2. Plug connector according to claim 1, characterized in that the plug connector housing (10) and/or the electrical contact elements (1) consist of copper or a copper alloy with a lead content of < 0.1% by weight and the tensile strength Rm of the plug connector housing (10) and/or the electrical contact elements (1) is ≥ 300MPa and the elongation at break A11.3 ≥ 5%.

3. Plug connector according to one of the preceding claims, characterized in that the plug connector housing (10) and/or the electrical contact element (1) are made of a copper-zinc alloy.

4. Plug connector according to one of the preceding claims, characterized in that the plug connector housing (10) and/or the electrical contact element (1) are formed by

Copper-zinc alloy (CuZn) or with a zinc content of 35 to 42% by weight

Copper-tin alloy (CuSn) or with a tin content of 4 to 8% by weight

Copper or low-alloy copper with up to 3 weight percent of additives.

5. Plug connector according to one of the preceding claims, characterized in that the plug connector housing (10) or the electrical contact element (1) is made of CuZn32Mn2Si1Al or CuZn34Mn2SiAlNi or CuZn36 or CuZn37 or CuZn38 or CuZn39 or CuZn40 or CuZn42 or CuNi9Zn41FeMn or Cu-ETP or of a mixture of the aforementioned substances.

6. Plug connector according to the preceding claim, characterized in that the substance comprises a lead-free blend.

7. Plug connector according to the preceding claim, characterized in that the lead-free blend is present in an amount of 0.5 to 1.5 percent by weight.

8. The plug connector of claim 6, wherein the lead-free blend is in an amount less than or equal to 1 weight percent.

9. Plug connector according to one of the preceding claims, characterized in that the lead-free blend comprises Fe and/or Sn and/or Si and/or Ni.

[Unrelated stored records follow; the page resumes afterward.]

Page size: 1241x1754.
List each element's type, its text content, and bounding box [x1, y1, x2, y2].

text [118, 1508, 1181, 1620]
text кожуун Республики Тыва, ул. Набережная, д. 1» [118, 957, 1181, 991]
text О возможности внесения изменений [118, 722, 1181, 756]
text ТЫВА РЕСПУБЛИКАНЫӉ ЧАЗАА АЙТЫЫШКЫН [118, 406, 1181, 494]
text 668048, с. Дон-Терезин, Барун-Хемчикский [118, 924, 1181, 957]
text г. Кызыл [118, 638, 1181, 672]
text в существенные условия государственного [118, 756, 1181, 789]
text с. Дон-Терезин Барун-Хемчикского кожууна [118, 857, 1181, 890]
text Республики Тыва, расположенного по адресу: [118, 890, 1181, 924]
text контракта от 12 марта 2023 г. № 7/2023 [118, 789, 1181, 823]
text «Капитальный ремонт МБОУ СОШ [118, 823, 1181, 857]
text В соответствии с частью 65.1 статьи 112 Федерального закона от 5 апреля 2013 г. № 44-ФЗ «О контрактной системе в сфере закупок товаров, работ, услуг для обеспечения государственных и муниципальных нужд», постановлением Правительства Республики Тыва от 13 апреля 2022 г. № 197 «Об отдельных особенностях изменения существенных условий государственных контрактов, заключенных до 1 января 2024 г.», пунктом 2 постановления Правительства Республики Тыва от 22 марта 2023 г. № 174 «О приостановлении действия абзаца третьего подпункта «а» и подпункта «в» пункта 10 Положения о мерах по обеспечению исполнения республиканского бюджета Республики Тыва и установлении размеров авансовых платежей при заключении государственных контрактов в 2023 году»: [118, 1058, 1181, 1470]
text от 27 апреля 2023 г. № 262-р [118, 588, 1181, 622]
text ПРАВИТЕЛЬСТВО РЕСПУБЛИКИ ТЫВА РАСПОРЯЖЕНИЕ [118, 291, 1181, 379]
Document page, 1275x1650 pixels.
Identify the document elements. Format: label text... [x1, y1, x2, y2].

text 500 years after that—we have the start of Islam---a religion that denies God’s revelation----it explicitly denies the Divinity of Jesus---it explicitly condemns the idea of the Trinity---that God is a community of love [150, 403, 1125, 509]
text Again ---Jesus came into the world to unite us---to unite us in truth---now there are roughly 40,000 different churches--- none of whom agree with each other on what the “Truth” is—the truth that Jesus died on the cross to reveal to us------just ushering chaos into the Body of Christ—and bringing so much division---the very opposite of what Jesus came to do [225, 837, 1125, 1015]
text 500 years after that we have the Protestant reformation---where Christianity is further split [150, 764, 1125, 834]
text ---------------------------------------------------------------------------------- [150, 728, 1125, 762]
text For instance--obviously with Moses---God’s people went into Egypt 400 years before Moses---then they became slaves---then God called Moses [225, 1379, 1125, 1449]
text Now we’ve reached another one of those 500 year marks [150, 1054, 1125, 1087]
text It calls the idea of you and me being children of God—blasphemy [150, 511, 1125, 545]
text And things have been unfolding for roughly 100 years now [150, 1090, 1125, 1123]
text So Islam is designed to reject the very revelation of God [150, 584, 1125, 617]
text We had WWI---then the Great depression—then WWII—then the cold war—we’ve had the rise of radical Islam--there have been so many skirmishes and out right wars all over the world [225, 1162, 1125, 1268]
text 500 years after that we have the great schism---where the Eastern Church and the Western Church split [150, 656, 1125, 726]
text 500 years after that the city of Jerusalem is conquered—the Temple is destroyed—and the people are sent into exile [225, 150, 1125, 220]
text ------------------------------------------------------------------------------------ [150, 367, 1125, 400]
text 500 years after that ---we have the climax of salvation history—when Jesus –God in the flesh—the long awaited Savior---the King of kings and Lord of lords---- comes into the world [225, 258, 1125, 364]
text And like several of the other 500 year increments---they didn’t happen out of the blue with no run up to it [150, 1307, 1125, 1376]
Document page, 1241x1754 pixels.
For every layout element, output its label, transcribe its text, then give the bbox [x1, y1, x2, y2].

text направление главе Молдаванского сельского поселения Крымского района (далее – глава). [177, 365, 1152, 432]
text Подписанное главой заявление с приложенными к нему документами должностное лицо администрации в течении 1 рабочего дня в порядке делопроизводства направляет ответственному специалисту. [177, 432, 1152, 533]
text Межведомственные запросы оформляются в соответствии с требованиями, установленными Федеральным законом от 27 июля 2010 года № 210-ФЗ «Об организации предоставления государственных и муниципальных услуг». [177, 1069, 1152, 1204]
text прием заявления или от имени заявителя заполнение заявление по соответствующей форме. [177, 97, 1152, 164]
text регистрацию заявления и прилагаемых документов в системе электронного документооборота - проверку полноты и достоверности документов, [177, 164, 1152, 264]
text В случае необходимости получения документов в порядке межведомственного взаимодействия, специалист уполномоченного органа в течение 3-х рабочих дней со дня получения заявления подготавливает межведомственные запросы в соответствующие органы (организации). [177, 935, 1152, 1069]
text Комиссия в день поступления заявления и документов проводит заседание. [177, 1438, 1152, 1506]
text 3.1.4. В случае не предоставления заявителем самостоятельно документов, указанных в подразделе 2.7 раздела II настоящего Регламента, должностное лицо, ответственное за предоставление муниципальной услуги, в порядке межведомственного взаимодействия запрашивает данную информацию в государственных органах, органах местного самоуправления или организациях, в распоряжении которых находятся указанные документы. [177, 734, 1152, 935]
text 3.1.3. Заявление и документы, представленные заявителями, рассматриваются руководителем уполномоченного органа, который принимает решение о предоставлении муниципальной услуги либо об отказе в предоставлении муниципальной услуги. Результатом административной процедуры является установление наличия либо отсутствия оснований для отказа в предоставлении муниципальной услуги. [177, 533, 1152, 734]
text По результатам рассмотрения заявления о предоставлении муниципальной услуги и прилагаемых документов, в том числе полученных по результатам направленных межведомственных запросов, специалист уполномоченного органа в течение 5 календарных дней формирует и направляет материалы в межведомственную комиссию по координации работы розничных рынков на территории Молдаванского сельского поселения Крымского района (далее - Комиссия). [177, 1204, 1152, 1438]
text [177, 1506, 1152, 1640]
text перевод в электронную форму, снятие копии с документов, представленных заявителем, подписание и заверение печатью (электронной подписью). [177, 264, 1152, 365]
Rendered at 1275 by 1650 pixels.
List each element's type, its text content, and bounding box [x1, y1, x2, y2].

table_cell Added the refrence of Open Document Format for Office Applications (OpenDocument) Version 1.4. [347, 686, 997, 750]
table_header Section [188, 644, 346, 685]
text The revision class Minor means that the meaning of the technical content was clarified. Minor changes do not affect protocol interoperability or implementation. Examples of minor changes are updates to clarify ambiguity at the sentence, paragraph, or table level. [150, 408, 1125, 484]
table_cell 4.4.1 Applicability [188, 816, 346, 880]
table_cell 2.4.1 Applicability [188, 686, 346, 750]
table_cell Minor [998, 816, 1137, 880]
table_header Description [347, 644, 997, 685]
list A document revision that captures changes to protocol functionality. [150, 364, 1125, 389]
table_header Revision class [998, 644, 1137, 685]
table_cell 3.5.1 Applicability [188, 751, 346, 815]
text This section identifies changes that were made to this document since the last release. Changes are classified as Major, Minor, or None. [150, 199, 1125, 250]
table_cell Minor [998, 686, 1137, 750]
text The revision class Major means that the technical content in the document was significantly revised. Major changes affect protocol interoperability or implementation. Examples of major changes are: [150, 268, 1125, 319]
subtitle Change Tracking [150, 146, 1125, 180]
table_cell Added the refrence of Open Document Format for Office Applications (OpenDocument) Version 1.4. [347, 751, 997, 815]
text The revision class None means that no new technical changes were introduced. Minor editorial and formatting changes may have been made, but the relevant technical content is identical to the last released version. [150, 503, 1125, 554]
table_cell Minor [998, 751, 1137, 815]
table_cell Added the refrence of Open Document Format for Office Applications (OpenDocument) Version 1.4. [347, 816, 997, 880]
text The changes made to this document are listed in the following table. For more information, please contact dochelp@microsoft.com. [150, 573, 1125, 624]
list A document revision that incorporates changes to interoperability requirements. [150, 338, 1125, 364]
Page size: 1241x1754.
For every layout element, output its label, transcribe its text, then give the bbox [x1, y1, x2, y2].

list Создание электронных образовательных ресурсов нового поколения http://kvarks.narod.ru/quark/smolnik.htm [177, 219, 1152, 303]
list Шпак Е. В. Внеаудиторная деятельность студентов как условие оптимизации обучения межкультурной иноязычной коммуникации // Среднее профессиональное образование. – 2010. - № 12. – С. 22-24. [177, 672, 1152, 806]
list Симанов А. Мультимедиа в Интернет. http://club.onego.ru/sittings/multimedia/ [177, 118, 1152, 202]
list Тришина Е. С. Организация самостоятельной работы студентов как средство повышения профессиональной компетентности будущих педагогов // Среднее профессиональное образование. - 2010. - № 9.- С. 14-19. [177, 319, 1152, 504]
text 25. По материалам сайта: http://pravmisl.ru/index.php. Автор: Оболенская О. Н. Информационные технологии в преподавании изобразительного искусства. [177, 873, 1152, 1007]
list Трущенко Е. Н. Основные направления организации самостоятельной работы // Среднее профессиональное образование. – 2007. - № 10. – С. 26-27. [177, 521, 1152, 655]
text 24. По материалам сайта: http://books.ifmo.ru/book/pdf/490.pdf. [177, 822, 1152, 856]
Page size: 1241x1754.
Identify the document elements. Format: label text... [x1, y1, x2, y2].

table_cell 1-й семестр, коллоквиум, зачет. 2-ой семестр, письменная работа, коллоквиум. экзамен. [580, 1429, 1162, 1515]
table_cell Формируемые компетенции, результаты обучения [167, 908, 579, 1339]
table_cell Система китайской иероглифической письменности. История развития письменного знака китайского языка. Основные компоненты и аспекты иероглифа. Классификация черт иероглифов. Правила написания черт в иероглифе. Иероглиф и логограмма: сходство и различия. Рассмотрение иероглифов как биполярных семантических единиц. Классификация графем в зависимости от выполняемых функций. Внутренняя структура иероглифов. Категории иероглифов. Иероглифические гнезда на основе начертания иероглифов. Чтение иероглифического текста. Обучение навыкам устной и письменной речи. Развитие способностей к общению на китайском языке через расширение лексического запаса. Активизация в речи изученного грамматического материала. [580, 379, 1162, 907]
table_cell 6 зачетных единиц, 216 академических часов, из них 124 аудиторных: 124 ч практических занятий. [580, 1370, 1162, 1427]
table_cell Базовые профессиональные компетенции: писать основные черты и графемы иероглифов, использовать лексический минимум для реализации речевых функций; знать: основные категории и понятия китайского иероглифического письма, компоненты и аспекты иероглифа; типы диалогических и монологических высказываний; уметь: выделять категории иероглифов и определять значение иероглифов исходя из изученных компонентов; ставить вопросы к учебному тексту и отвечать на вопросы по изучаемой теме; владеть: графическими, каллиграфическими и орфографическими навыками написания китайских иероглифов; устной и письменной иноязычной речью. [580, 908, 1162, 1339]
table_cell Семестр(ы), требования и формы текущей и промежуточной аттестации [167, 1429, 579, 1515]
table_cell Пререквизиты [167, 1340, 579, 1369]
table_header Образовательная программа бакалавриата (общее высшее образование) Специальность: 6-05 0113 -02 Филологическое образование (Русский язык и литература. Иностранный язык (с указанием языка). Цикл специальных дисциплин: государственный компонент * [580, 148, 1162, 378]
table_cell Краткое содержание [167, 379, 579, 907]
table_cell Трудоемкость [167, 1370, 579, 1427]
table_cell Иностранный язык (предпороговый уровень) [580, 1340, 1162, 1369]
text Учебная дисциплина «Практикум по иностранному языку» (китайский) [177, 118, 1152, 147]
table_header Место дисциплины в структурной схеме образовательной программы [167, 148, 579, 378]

10. A method for producing a contact element from a blank having a lead content of < 0.1 percent by weight, having the following method steps:

-loading the blank into a manufacturing machine;

-manufacturing a fastening region for fastening the contact element in an insulator;

-manufacturing a crimping area for electrically connecting a conductor to the contact element or completing the crimping area when a preparation has been performed on the blank at another machine;

-removing the finished contact element from the manufacturing machine.